- The Navy has designated two mandatory enterprise IT services: the Orion DevSecOps platform for software development and the Naval C-SCRM capability for supply chain risk monitoring
- Orion is now the sole authorized environment for Git-based software work
- The C-SCRM service gives users vendor risk assessments, a shared intelligence library and decision support across the acquisition lifecycle
The Department of the Navy designated two enterprise IT services in memorandums issued in June, mandating the Orion DevSecOps platform for software development and the Naval Cyber-Supply Chain Risk Management, or C-SCRM, capability for vendor risk monitoring.
The assistant secretary of the Navy for research, development and acquisition and the department’s chief information officer jointly issued both designations, which the Navy CIO’s office announced on Tuesday.
The Navy’s move to standardize software development and lock down its supply chain speaks to the innovation-versus-resilience balance the Potomac Officers Club’s 2026 Navy Summit will explore on Aug. 27. This event features a panel on building the ‘Golden Fleet’ with software, AI and digital engineering, alongside sessions on cyber resilience and modernizing enterprise networks for information warfare readiness. Register now to hear senior Navy leaders, defense officials and industry executives discuss how the service is advancing digital modernization while safeguarding readiness.
What Does the Orion Mandate Cover?
Orion becomes the department’s enterprise IT service for all software built using Git-based workflows, issue management, software security or other DevSecOps processes. It is now the sole Navy-authorized environment for toolsets incorporating GitLab or Atlassian, spanning source code, infrastructure-as-code, configuration files and scripts. The platform lets authorized users develop software with modern tooling while giving leaders a real-time, data-informed view of activities.
Software built at Impact Level 5 and below falls under the mandate. Organizations operating at Impact Level 6 or above must designate a point of contact for future migration planning. Low-code and no-code environments are exempt from the requirement.
The designation caps a yearlong evaluation.
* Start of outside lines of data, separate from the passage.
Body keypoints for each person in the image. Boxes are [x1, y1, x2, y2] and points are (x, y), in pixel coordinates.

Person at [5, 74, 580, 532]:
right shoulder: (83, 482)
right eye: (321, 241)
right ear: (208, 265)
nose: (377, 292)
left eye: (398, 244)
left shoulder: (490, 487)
The Navy provisionally selected Orion as its DevSecOps platform of choice in May 2025 after surveying its software factory ecosystem. Orion has since met the benchmarks required of an enterprise service.
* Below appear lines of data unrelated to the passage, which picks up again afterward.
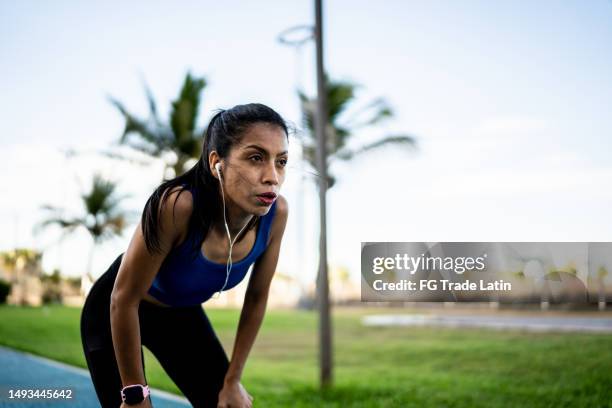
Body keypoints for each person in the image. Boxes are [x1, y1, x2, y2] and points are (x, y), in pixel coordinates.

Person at [80, 103, 289, 408]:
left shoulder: (276, 214)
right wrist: (135, 393)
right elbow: (123, 299)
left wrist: (232, 381)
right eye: (256, 158)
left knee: (228, 404)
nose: (272, 176)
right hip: (116, 309)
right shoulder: (178, 206)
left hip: (179, 314)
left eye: (281, 161)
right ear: (217, 162)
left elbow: (257, 297)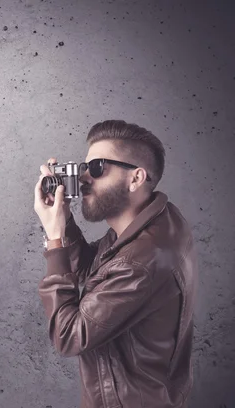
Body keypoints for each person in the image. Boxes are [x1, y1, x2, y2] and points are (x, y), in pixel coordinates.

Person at [33, 120, 198, 408]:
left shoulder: (142, 260)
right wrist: (65, 218)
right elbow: (92, 269)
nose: (84, 179)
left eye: (97, 168)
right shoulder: (154, 221)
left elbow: (69, 336)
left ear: (136, 178)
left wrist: (55, 240)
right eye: (84, 168)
What Will the C-SCRM Service Provide?
The second memorandum makes the Naval C-SCRM capability the mandated enterprise service for all department users to identify, analyze, resolve and monitor supply chain risks throughout the acquisition lifecycle.
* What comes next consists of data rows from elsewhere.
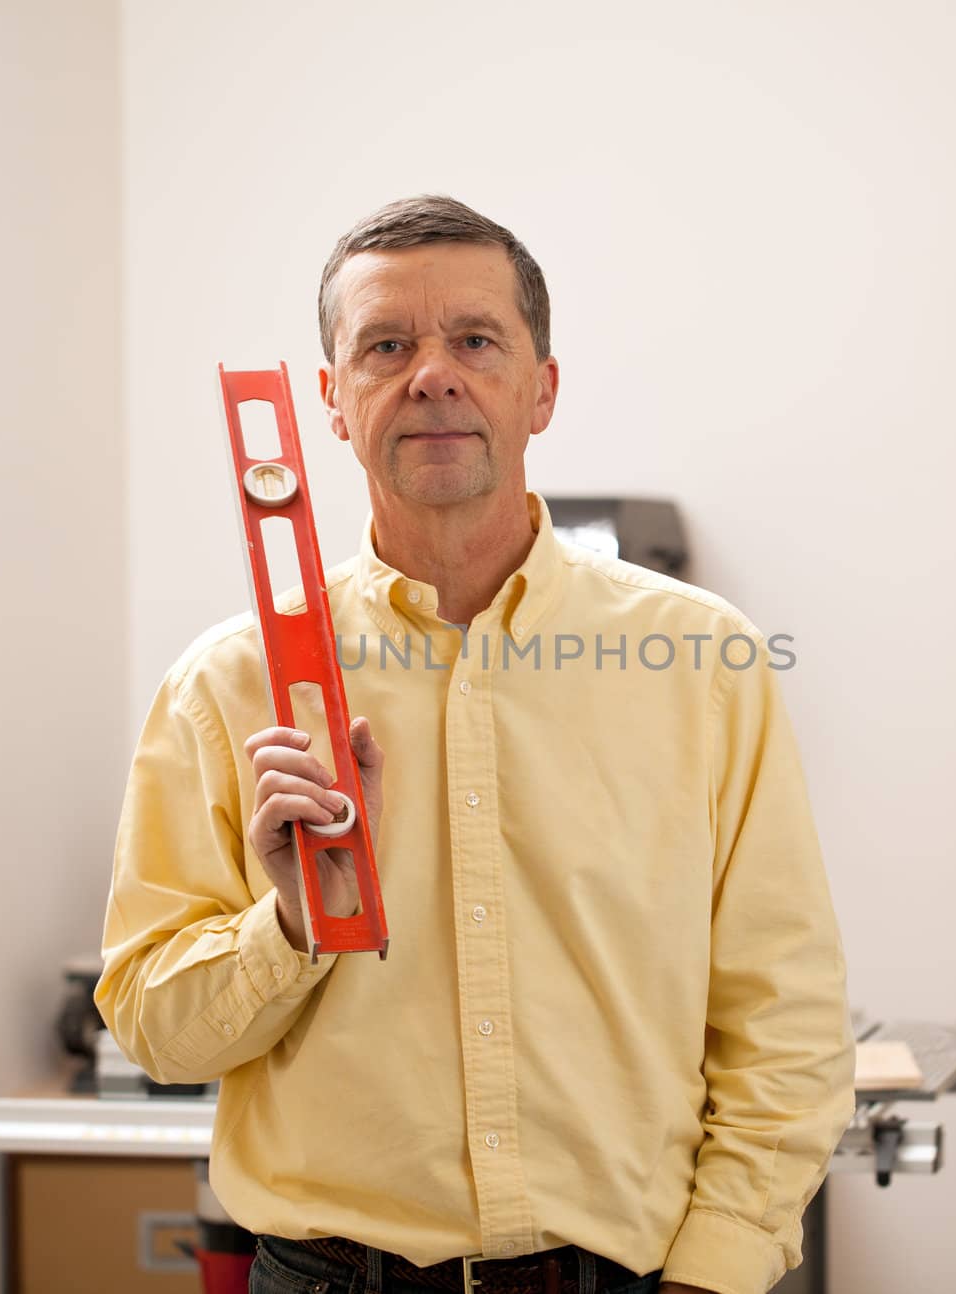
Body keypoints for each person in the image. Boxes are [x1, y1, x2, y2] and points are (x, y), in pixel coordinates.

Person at [95, 195, 855, 1294]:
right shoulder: (230, 684)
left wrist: (718, 1266)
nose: (433, 374)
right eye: (387, 345)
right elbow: (154, 1032)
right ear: (332, 402)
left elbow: (781, 1009)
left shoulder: (699, 659)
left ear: (540, 389)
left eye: (476, 340)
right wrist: (291, 924)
Through the platform, Navy users gain three core functions: mission-focused risk assessments paired with constant vendor, hardware and software monitoring; a shared intelligence library where risk profiles on suppliers can be pulled on demand; and support for risk-based decisions at every stage of a program’s life. The Navy expects the shared service to cut duplicate spending on supply chain assessments and pool expertise to protect Navy and Marine Corps operations. C-SCRM is already running and approved in both IL5 and IL6 environments.